…trust me on this.
The Doclopedia #1,316
Well, That’s Different: The Feminist Firestorm
(I’ve gone to several alternate worlds almost identical to our Earth, but at different stages of the past. Sometimes, I’ve caused some changes. Here is one.)
This one was only my fault in that I suggested going to Earth 20-H for a weekend. The actual messing about with history lies squarely at the feet of the females in our little tour group.
So there we are, in February, 1804, at a party put on by President Jefferson to celebrate the approval of the Lewis & Clark Expedition. It was a fine affair and after dinner, the men went off to discuss weighty matters while the women went off to discuss the men. Hey, it was 1804, okay?
I will not go into how having my friends Spike, Peter, Brian, my brother in law Mike, and I give suggestions about the expedition changed things. That is something for another entry.

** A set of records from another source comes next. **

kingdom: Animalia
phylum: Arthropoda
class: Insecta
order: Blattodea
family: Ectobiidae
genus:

However, the things my wife, Grace, my sister, Rosie, our friends Avis, Mary, Holly & Caroline, and our dogs/daughters Sasha, Silky & Daisy (in their android bodies) discussed with the women are what this entry is all about.
Despite being warned to not bring up 21st (or even late 19th Century) ideas, the women did exactly that. They discussed everything from the vote to birth control to inheritance rights to orgasms. By the time we left the party, the 40 or so other women had been given a whole lot to think about.
And read about. See, somebody, whose name probably rhymes with Sasha Jane Cross, left behind a tablet containing a detailed history of the world from 1775 to 2015. Given that this tablet is alien tech and has a battery that will last 165 years, I reckon a few generations of feminists either read it directly or read stuff taken from it.
Within about 5 years, feminism was rampant in the United States and growing fast everywhere else. In Germany, Princess Victoria, the future mother of Queen Victoria of England, read various feminist tracts with great interest. Feminism was even making inroads into countries where a woman could get killed for ever mentioning being a mans equal.
By 1825, the shit had really hit the fan. Women were making all sorts of demands and not taking a lot of shit from men. In the USA, most of these women were also ardent abolitionists, which didn’t endear them to the South. In heavily Catholic countries, they were a big thorn in the Church’s side. In other countries, the “feminist threat” grew in great secrecy. Eventually, in some countries, actual wars between the sexes broke out. In most of these, the women, who had been gearing up for this, won.
Over the next 20 years, pretty much all of the great world powers were forced to make concessions to women. In some places, it was merely the right to vote and own their own property. In others, like the United States, the UK (where Queen Victoria was an ardent feminist) and France, it meant being able to run for office, divorce a husband and do pretty much whatever a man could. Strong rape laws were enacted and birth control was legalized. Women owned businesses, taught at universities and held high office.
When we returned to Earth 20-H in their year of 1900, we found gender parity was the norm in almost every country on Earth. We also found that their 1900 was more like our 1925, from a technological point of view. I’m kind of interested in seeing what their 2016 will look like.